Rupert Choat
Office:
1 Atkin Building
Gray's Inn
WC1R 5AT
City:
London
Country:
England
Tel:
+44 20 7404 0102

Questions and Answers:

Who's Who Legal Thought Leaders: Construction

Rupert Choat is a barrister. He has specialised since 1997 in construction, engineering, PFI/PPP, energy and similar disputes. He has worked on disputes concerning projects in over 50 jurisdictions – with most of them governed by the local law. Rupert is a practising arbitrator and has sat in ICC, SCC, DIAC and ad hoc arbitrations. He is also a CEDR-accredited mediator. Rupert teaches on the MSc in Construction Law & Dispute Resolution at King’s College, London. He is contributing editor for Global Arbitration Review Know-how: Construction Arbitration.

WHAT MOTIVATED YOU TO ENTER THE LEGAL PROFESSION?

The pleasure of trying to solve complex problems and influencing how they are solved.

WHAT IS IT ABOUT PRACTISING CONSTRUCTION LAW THAT APPEALS TO YOU?

Practising construction law raises a satisfying blend of issues, ranging from the technical to the commercial to the legal. One of the great pleasures of the work is engaging with people and legal systems from across the world. Happily it is easier than ever before to compare and contrast construction laws in different jurisdictions.

WHAT HAS BEEN THE MOST MEMORABLE CASE THAT YOU HAVE WORKED ON?

Of the cases I have been involved with which are public, one of the most memorable was helping a London theatre (the Hackney Empire) pursue a bond claim, after its refurbishment contractor went insolvent. I still remember the moment when I learned that the Supreme Court had refused our opponent’s permission to appeal against the Court of Appeal’s judgment (Aviva Insurance Ltd v Hackney Empire Ltd [2012] EWCA Civ 1716).

WHAT ROLE DO YOU THINK ADR METHODS CAN PLAY IN RESOLVING CONSTRUCTION DISPUTES?

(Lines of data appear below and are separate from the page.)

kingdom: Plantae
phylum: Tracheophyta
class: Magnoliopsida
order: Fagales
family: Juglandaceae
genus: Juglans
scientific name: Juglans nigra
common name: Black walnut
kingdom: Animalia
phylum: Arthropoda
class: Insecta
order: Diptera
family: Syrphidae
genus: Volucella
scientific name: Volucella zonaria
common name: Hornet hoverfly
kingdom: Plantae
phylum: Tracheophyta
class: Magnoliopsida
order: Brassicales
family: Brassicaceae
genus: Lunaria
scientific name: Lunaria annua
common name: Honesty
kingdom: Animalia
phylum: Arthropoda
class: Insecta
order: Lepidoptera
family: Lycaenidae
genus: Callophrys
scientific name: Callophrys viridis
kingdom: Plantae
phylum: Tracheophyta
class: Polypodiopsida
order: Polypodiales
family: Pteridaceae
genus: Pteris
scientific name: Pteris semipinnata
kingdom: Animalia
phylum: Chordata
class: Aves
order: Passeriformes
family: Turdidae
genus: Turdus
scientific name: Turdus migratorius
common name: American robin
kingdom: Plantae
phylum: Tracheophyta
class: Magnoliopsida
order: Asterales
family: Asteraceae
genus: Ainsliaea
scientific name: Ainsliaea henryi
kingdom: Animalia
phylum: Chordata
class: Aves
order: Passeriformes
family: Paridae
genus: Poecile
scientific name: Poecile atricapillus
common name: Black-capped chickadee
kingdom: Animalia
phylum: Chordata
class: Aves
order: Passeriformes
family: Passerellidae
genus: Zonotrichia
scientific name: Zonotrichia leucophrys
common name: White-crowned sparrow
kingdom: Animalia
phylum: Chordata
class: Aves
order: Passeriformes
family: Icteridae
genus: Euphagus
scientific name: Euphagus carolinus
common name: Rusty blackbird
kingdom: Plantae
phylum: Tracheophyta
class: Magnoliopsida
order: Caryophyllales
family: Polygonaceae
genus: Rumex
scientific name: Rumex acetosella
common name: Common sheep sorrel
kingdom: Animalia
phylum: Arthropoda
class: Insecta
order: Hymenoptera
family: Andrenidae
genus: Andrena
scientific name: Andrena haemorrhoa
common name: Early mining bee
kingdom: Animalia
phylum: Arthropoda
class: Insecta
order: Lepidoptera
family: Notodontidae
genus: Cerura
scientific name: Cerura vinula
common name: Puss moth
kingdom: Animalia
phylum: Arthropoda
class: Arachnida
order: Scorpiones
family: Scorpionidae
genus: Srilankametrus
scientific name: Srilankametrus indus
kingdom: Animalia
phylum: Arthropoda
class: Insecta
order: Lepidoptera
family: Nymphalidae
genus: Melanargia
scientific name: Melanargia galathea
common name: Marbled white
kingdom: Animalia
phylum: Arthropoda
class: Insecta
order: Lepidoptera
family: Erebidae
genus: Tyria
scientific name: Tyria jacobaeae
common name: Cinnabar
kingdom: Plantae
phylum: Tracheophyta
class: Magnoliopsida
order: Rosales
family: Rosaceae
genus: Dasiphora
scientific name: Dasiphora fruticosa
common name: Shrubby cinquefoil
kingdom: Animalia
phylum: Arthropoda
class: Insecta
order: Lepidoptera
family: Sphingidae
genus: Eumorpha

The evidence shows the cost effectiveness of processes other than arbitration and litigation in avoiding and resolving disputes. Such processes are not adopted as often as they should be internationally. The take-up of dispute boards remains disappointingly low. That is a particular shame where at least one of the parties is reluctant to settle without an independent third party’s decision (as is often the case for public sector entities, for example).

WHAT ARE THE GREATEST CHALLENGES FACING PRACTITIONERS IN CONSTRUCTION LAW IN YOUR JURISDICTION?

The greatest challenges include (but are not limited to!) the proliferation of standard forms, regulations and court judgments (in particular, identifying the few judgments which materially develop the law out of the many which do not).

IF YOU WERE TO IDENTIFY ONE TREND IN ENGLISH CONSTRUCTION LAW, WHAT WOULD THAT TREND BE?

Ever stronger support for – and enforcement of – the words used by parties in their contracts. That includes, first, an even stricter approach to contractual interpretation (Arnold v Britton [2015] UKSC 36 and Wood v Capita [2017] UKSC 24); second, a growing reluctance to apply artificial rules of interpretation which were developed to address the worst excesses of freedom of contract, before legislation emerged to combat unfair contractual terms (eg, Persimmon v Ove Arup [2017] EWCA Civ 373); and third, an even higher threshold for challenging liquidated damages provisions (Cavendish v Makdessi [2015] UKSC 67).